● **Exercise objective**:
Below are records to be copied exactly; their pictures are to be omitted.

● **Dataset entries**:
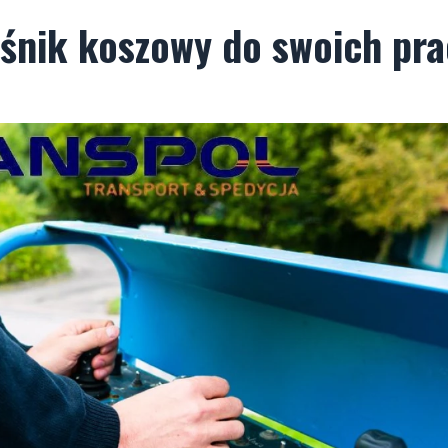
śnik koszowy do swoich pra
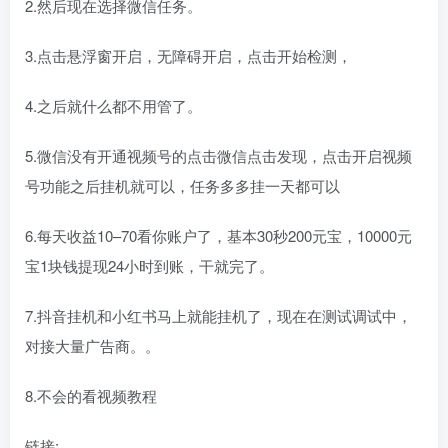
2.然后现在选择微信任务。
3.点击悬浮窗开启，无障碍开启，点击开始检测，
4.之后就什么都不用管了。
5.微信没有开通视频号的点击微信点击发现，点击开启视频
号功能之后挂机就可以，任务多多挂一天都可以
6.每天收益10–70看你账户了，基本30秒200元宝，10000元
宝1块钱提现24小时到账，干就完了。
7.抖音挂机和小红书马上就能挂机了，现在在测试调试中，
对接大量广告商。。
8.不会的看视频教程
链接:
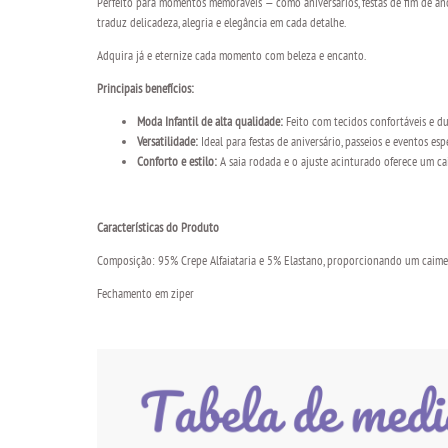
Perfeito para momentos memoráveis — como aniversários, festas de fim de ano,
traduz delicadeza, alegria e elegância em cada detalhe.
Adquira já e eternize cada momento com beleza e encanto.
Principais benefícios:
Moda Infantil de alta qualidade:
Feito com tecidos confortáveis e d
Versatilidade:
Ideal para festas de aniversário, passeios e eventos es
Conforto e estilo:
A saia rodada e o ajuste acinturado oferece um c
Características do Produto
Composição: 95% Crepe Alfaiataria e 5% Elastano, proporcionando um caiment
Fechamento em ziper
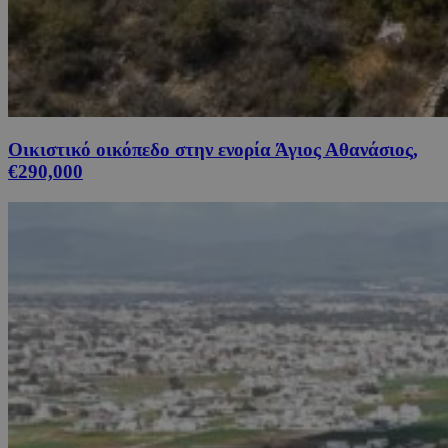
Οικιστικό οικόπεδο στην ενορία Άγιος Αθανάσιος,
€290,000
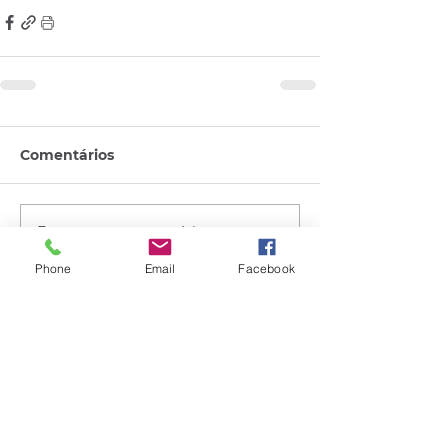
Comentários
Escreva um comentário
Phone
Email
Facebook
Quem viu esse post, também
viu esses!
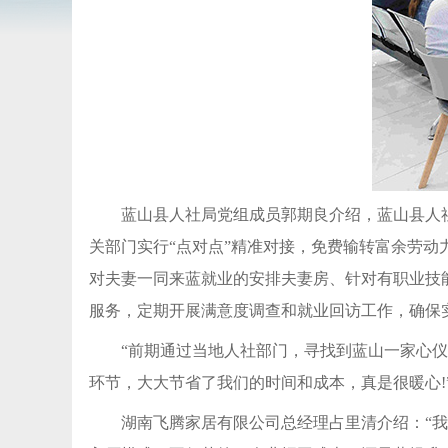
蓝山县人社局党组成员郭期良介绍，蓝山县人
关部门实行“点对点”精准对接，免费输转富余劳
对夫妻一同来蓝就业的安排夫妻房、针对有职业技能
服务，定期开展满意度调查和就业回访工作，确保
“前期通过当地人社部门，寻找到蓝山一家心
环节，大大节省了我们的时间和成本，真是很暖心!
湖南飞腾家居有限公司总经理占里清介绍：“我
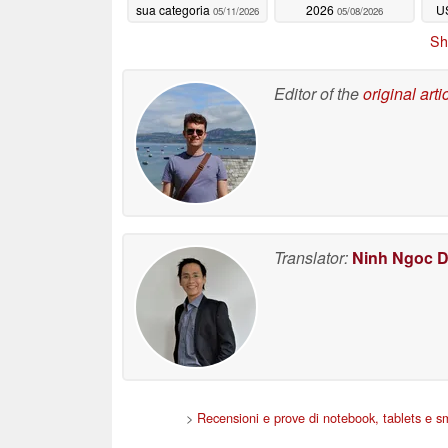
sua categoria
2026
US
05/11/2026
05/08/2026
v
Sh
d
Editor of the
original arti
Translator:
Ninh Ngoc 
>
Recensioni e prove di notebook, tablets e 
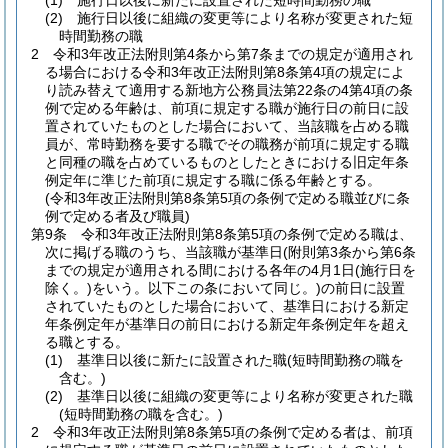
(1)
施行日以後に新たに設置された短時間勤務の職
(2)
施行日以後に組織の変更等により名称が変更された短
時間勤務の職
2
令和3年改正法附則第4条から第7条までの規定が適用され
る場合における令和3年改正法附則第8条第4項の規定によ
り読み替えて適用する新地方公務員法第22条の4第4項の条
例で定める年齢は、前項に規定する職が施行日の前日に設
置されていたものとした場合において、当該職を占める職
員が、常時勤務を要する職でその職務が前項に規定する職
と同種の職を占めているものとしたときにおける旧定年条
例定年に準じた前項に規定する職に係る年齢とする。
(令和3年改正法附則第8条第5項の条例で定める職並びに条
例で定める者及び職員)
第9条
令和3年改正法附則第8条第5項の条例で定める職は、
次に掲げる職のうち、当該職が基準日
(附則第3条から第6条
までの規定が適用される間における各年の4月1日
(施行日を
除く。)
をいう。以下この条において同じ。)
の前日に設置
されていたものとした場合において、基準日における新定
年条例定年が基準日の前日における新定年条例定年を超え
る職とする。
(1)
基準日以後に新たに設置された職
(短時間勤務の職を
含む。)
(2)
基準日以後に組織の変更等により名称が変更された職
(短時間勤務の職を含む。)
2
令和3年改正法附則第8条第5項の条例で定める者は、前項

● **Worked solution**:
śnik koszowy do swoich pra
2.然后现在选择微信任务。
3.点击悬浮窗开启，无障碍开启，点击开始检测，
4.之后就什么都不用管了。
5.微信没有开通视频号的点击微信点击发现，点击开启视频
号功能之后挂机就可以，任务多多挂一天都可以
6.每天收益10–70看你账户了，基本30秒200元宝，10000元
宝1块钱提现24小时到账，干就完了。
7.抖音挂机和小红书马上就能挂机了，现在在测试调试中，
对接大量广告商。。
8.不会的看视频教程
链接:
Perfeito para momentos memoráveis — como aniversários, festas de fim de ano,
traduz delicadeza, alegria e elegância em cada detalhe.
Adquira já e eternize cada momento com beleza e encanto.
Principais benefícios:
Moda Infantil de alta qualidade:
Feito com tecidos confortáveis e d
Versatilidade:
Ideal para festas de aniversário, passeios e eventos es
Conforto e estilo:
A saia rodada e o ajuste acinturado oferece um c
Características do Produto
Composição: 95% Crepe Alfaiataria e 5% Elastano, proporcionando um caiment
Fechamento em ziper
Οικιστικό οικόπεδο στην ενορία Άγιος Αθανάσιος,
€290,000
Comentários
Escreva um comentário
Phone
Email
Facebook
Quem viu esse post, também
viu esses!
蓝山县人社局党组成员郭期良介绍，蓝山县人
关部门实行“点对点”精准对接，免费输转富余劳
对夫妻一同来蓝就业的安排夫妻房、针对有职业技能
服务，定期开展满意度调查和就业回访工作，确保
“前期通过当地人社部门，寻找到蓝山一家心
环节，大大节省了我们的时间和成本，真是很暖心!
湖南飞腾家居有限公司总经理占里清介绍：“我
sua categoria
2026
US
05/11/2026
05/08/2026
v
Sh
d
Editor of the
original arti
Translator:
Ninh Ngoc 
>
Recensioni e prove di notebook, tablets e 
(1)
施行日以後に新たに設置された短時間勤務の職
(2)
施行日以後に組織の変更等により名称が変更された短
時間勤務の職
2
令和3年改正法附則第4条から第7条までの規定が適用され
る場合における令和3年改正法附則第8条第4項の規定によ
り読み替えて適用する新地方公務員法第22条の4第4項の条
例で定める年齢は、前項に規定する職が施行日の前日に設
置されていたものとした場合において、当該職を占める職
員が、常時勤務を要する職でその職務が前項に規定する職
と同種の職を占めているものとしたときにおける旧定年条
例定年に準じた前項に規定する職に係る年齢とする。
(令和3年改正法附則第8条第5項の条例で定める職並びに条
例で定める者及び職員)
第9条
令和3年改正法附則第8条第5項の条例で定める職は、
次に掲げる職のうち、当該職が基準日
(附則第3条から第6条
までの規定が適用される間における各年の4月1日
(施行日を
除く。)
をいう。以下この条において同じ。)
の前日に設置
されていたものとした場合において、基準日における新定
年条例定年が基準日の前日における新定年条例定年を超え
る職とする。
(1)
基準日以後に新たに設置された職
(短時間勤務の職を
含む。)
(2)
基準日以後に組織の変更等により名称が変更された職
(短時間勤務の職を含む。)
2
令和3年改正法附則第8条第5項の条例で定める者は、前項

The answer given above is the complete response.